The agency says the report relies too heavily on the use of annual and peak flow volumes in measuring streamflow effects, when low-flow conditions are most important because they're far more common. Cienega Creek is expected to have 1 to 3 percent less water flow 1,000 years after the mine is gone. Effects of such reductions can be much greater during late spring low-flow periods.

The project will also impact wetlands, pool complexes, and refuges and sanctuaries with special recognition under the Clean Water Act. Pool complexes support feeding, spawning and rearing for fish.

ROSEMONT: The nearly 40 acres of federally regulated washes affected by the Forest Service's preferred mining plan is the second lowest number of the five alternatives studied. The mine would affect 207 acres of total riparian area - also the second lowest total.


FOREST SERVICE: Says a reclamation and closure plan for the mine will be completed before a final environmental impact statement is published. The plan will reclaim the land as mining occurs, limit disturbance to a minimum number of washes, minimize downstream disturbances and prepare a comprehensive drainage plan.

Also, the service will require Rosemont Copper to post a reclamation bond that would provide enough money to allow the service to complete reclamation and other post-mine-closure operations needed to return the site to an acceptable condition. Since the various components of a final decision on the environmental statement aren't yet known, it is premature for the service to calculate bond amounts. Rosemont must also post financial assurances for its federal Clean Water Act and state aquifer protection permits.

EPA: Calls reclamation and closure a critical component of a draft environmental statement, and recommends that the service discuss this plan in a revised or supplemental draft environmental statement rather than a final impact statement.

That's because improper and poorly executed reclamation and closure activities have "led to severe and irretrievable environmental impacts at other mine sites, including those in the state of Arizona."

The EPA also says the draft environmental report contains no information about post-closure activities that may be needed, or their projected costs.

And it says the state aquifer protection permit for Rosemont may provide another way to raise bond money, although the numbers can be high: $120 million for the Freeport McMoRan Copper and Gold Morenci mine and about $50 million for Freeport's Baghdad mine, also in Arizona.
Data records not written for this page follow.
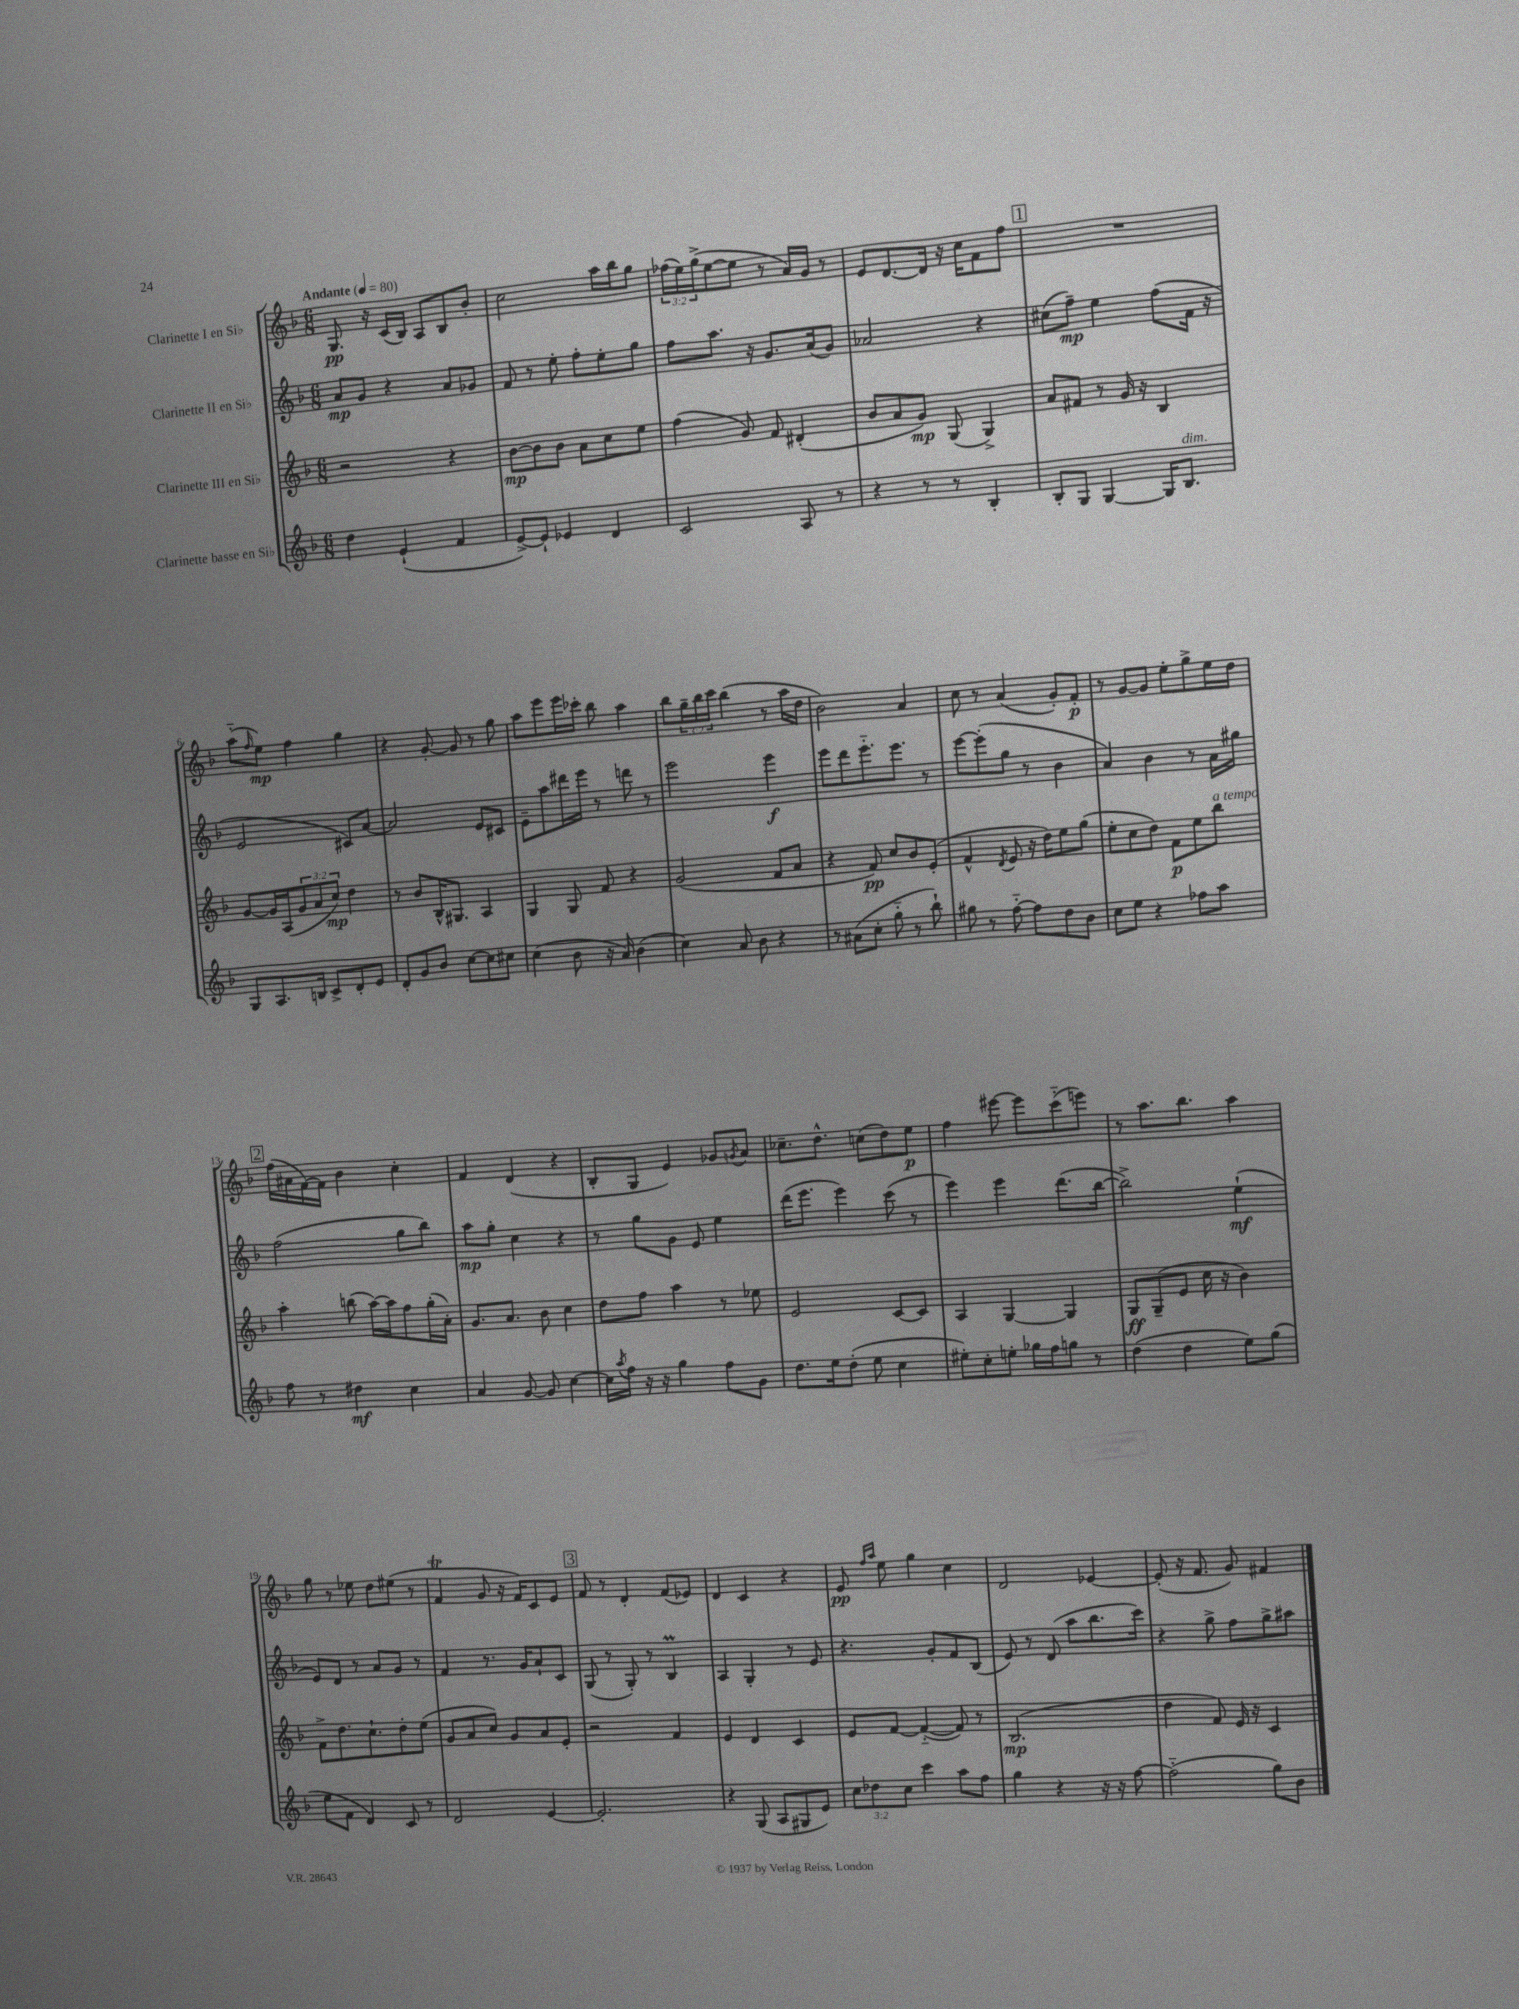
<<
\new StaffGroup <<
\new Staff = "s0" \with { instrumentName = "Clarinette I en Sib" } {
    \clef treble \key f \major \numericTimeSignature \time 6/8 \override Staff.TupletNumber.text = #tuplet-number::calc-fraction-text \tempo "Andante" 4 = 80
    g8.\pp r16 c'16( bes16) a8 bes8 bes'8-. |
    c''2 a''16 bes''16 g''8 |
    \tuplet 3/2 { fes''16( e''16) g''16->( } e''8~ e''8 r8 a'16) g'16 r8 |
    e'8 d'8.~ d'16 r16 c''16 f'8 f''8 |
    \mark \markup { \box "1" } R2. |
    a''8-_( \grace { f''16 } e''8\mp) f''4 g''4 |
    r4 g'8~-. g'8 r8 g''8 |
    a''8 e'''8 e'''16 ces'''16-. bes''8 a''4 |
    bes''8 \tuplet 3/2 { g''16-- bes''16 c'''16 } bes''4( r8 a''16 d''16 |
    bes'2) a'4 |
    c''8 r8 a'4( g'8-.) f'8-.\p |
    r8 g'8~ g'8 e''8-. g''8-> e''16 d''16 |
    \mark \markup { \box "2" } f''16( ais'16 f'16~) f'16 bes'4 c''4-. |
    f'4 d'4( r4 |
    bes8-. g8 e'4) ges'8 \acciaccatura { g'8 } a'8 |
    ces''8.-- d''8.-^ c''8( d''8) e''8\p |
    f''4 eis'''8~ eis'''8 c'''8-_( e'''8) |
    r8 a''8. bes''8. a''4 |
    g''8 r8 ees''8 d''8 eis''8( r8 |
    f'4\trill g'8 r16 f'16) c'8 e'8 |
    \mark \markup { \box "3" } f'8 r8 d'4-. f'8( ees'8) |
    d'4 c'4 r4 |
    e'8\pp \grace { f''16 a''16 } e''8 g''4 c''4 |
    d'2 ees'4~ |
    ees'8-.( r16 f'8. g'8) fis'4 \bar "|." |
}
\new Staff = "s1" \with { instrumentName = "Clarinette II en Sib" } {
    \clef treble \key f \major \numericTimeSignature \time 6/8
    a'8\mp g'8 r4 a'8 ges'8 |
    f'8 r8 e''8-. f''8-. e''8-. g''8 |
    f''8 a''8. r16 g'8. a'16( g'8) |
    aes'2 r4 |
    \mark \markup { \box "1" } cis''8( f''8--\mp) e''4 f''8( f'16 r16 |
    e'2 cis'8) a'8~ |
    a'2 e'8 cis'8 |
    e'8-- a''8 dis'''16 e'''16 r8 d'''8 r8 |
    e'''2 e'''4\f |
    e'''8 d'''8 e'''8.-_ e'''8. r8 |
    e'''8~ e'''8-.( g''8 r8 bes'4 |
    a'4) bes'4 r8 a'16 gis''16 |
    \mark \markup { \box "2" } f''2( g''8 bes''8) |
    a''8\mp g''8-. c''4 r4 |
    r8 g''8 g'8 e'8 e''4 |
    d'''16( e'''8. e'''4) c'''8( r8 |
    e'''4) e'''4 d'''8.( bes''16~ |
    bes''2->) e''4-!\mf( |
    e'8) d'8 r8 a'8 g'8 r8 |
    f'4 r8. g'16 a'8-! c'8 |
    \mark \markup { \box "3" } g8( r8 g8-.) r8 bes4\prall |
    a4 g4-. r8 e'8 |
    r4. g'8-. f'8 bes8( |
    e'8) r8 d'8( a''8 bes''8. c'''16) |
    r4 g''8-> f''8 g''8-> ais''8 \bar "|." |
}
\new Staff = "s2" \with { instrumentName = "Clarinette III en Sib" } {
    \clef treble \key f \major \numericTimeSignature \time 6/8 \override Staff.TupletNumber.text = #tuplet-number::calc-fraction-text
    r2 r4 |
    bes'8~\mp bes'8 bes'8 a'8 c''8 e''8 |
    f''4( g'8) f'8 dis'4-.( |
    bes'8 a'8 g'8\mp) g8( g4->) |
    \mark \markup { \box "1" } a'8 fis'8 r8 g'16 r16 bes4 |
    g'8~ g'16 a16( \tuplet 3/2 { g'8 a'8 c''8\mp) } d''4 |
    r8 bes'8 bes16-^ gis8. a4 |
    g4 g8 f'8 r4 |
    g'2( f'8 a'8 |
    r4 f'8\pp) c''8 bes'8 e'8-.( |
    f'4-^ \acciaccatura { d'8 } e'8 r16 d''16) e''8 g''8( |
    e''8-. c''8 d''8) f'8\p e''8 bes''8^\markup { \italic "a tempo" } |
    \mark \markup { \box "2" } a''4-. b''8( a''16~) a''16 f''8 g''16-.( a'16-.) |
    g'8. a'8. bes'8 c''4 |
    d''8 f''8 a''4 r8 ees''8 |
    e'2 c'8~ c'8 |
    a4 g4~ g4 |
    g8\ff g8--( e'8 c''16 r16 bes'4) |
    f'8-> d''8. c''8.-! d''8-. e''8( |
    g'8 a'8 c''8) g'8 a'8 e'8-. |
    \mark \markup { \box "3" } r2 f'4 |
    e'4 d'4 c'4 |
    e'8 f'8~ f'4~-_( f'8) r8 |
    bes2.\mp( |
    d''4 f'8) e'16 r16 c'4 \bar "|." |
}
\new Staff = "s3" \with { instrumentName = "Clarinette basse en Sib" } {
    \clef treble \key f \major \numericTimeSignature \time 6/8 \override Staff.TupletNumber.text = #tuplet-number::calc-fraction-text
    d''4 e'4-!( f'4 |
    e'8~->) e'8-! ees'4 d'4 |
    c'2 a8 r8 |
    r4 r8 r8 bes4-. |
    \mark \markup { \box "1" } bes8-. g8 g4~ g16 bes8.^\markup { \italic "dim." } |
    g8 a8. b16 c'8-> d'8-. e'8 |
    d'8-. g'8 bes'8 c''8~ c''8 cis''8 |
    c''4( bes'8 r16 a'16) bes'4( |
    c''4) a'8 bes'8 r4 |
    r8 ais'8( c''8-. g''8-_ r8 bes''8-!) |
    gis''8 r8 f''8~-_ f''8 d''8 bes'8 |
    c''8 e''8 r4 fes''8 a''8 |
    \mark \markup { \box "2" } f''8 r8 dis''4\mf c''4 |
    a'4 g'8~ g'8 c''4~ |
    c''16 \acciaccatura { a''8 } f''16 r16 r16 g''4 f''8 g'8 |
    d''8. e''16 d''8-.( e''8 c''4 |
    eis''8-.) c''8-. e''8-. ges''16 f''16 g''8 r8 |
    d''4( d''4 e''8) g''8( |
    e''8 f'8 d'4) c'8 r8 |
    d'2 e'4~ |
    \mark \markup { \box "3" } e'2.-. |
    r4 g8( a8 gis8 e'8) |
    \tuplet 3/2 { c''8 des''8 c''8 } c'''4 a''8 f''8 |
    g''4 r4 r16 r16 f''8~ |
    f''2-_( g''8) bes'8 \bar "|." |
}
>>
>>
A revised or supplemental environmental report should summarize all post-closure activities that may be needed and how much they cost.

ROSEMONT: Has said its reclamation plan will be one of the most far-reaching ever, by starting while mining occurs rather than waiting until closure. The company has University of Arizona specialists studying the effectiveness of planting various grasses and other plans for future reclamation work.